Catholic philosopher Peter Kreeft, often referenced as the C.S. Lewis of our times, gets right to the heart of it all. He writes:

“The only honest reason why anyone should ever believe Christianity, or anything else [is]: because it is true. It may also be helpful, comforting, challenging, relevant, responsible, creative, or dozens of other things; but none of those is the first reason why an honest person believes Christianity.”

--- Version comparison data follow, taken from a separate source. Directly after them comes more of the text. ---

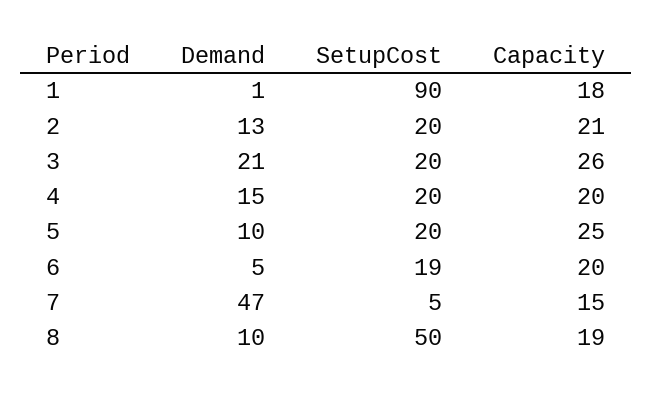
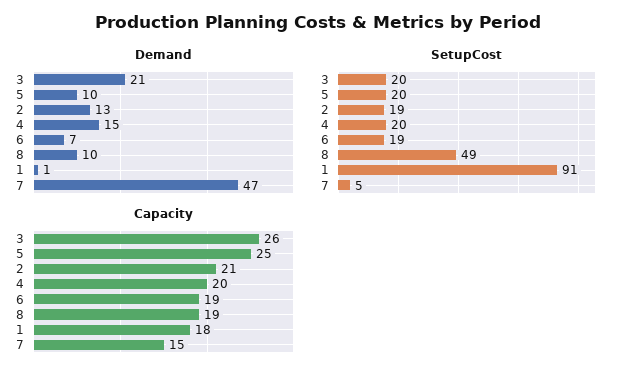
  {
    "Demand": {
      "1": 1,
      "2": 13,
      "3": 21,
      "4": 15,
      "5": 10,
-     "6": 5,
+     "6": 7,
      "7": 47,
      "8": 10
    },
    "SetupCost": {
-     "1": 90,
+     "1": 91,
-     "2": 20,
+     "2": 19,
      "3": 20,
      "4": 20,
      "5": 20,
      "6": 19,
      "7": 5,
-     "8": 50
+     "8": 49
    },
    "Capacity": {
      "1": 18,
      "2": 21,
      "3": 26,
      "4": 20,
      "5": 25,
-     "6": 20,
+     "6": 19,
      "7": 15,
      "8": 19
    }
  }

Reframing this passage about belief in Christ demands no less: that we believe first because his claims about being co-equal with God are true. Jesus Christ is the everlasting God, and any spiritual system built upon a lesser Christ is barren. There are only two logical options: either take him at his word or dismiss him as a fraud. A lukewarm or falsely irenic Christology might as well be an atheistic Christology, and . . . well, in that case, it might as well just be a Christless atheism. For Christ—and there is no way around it—declared with unapologetic clarity and conviction that he was above even the Law (Matt. 5:17-48). He was clear about how he saw himself. These are not the claims of a great moral teacher. So it seems that the only real choices are God or nothing.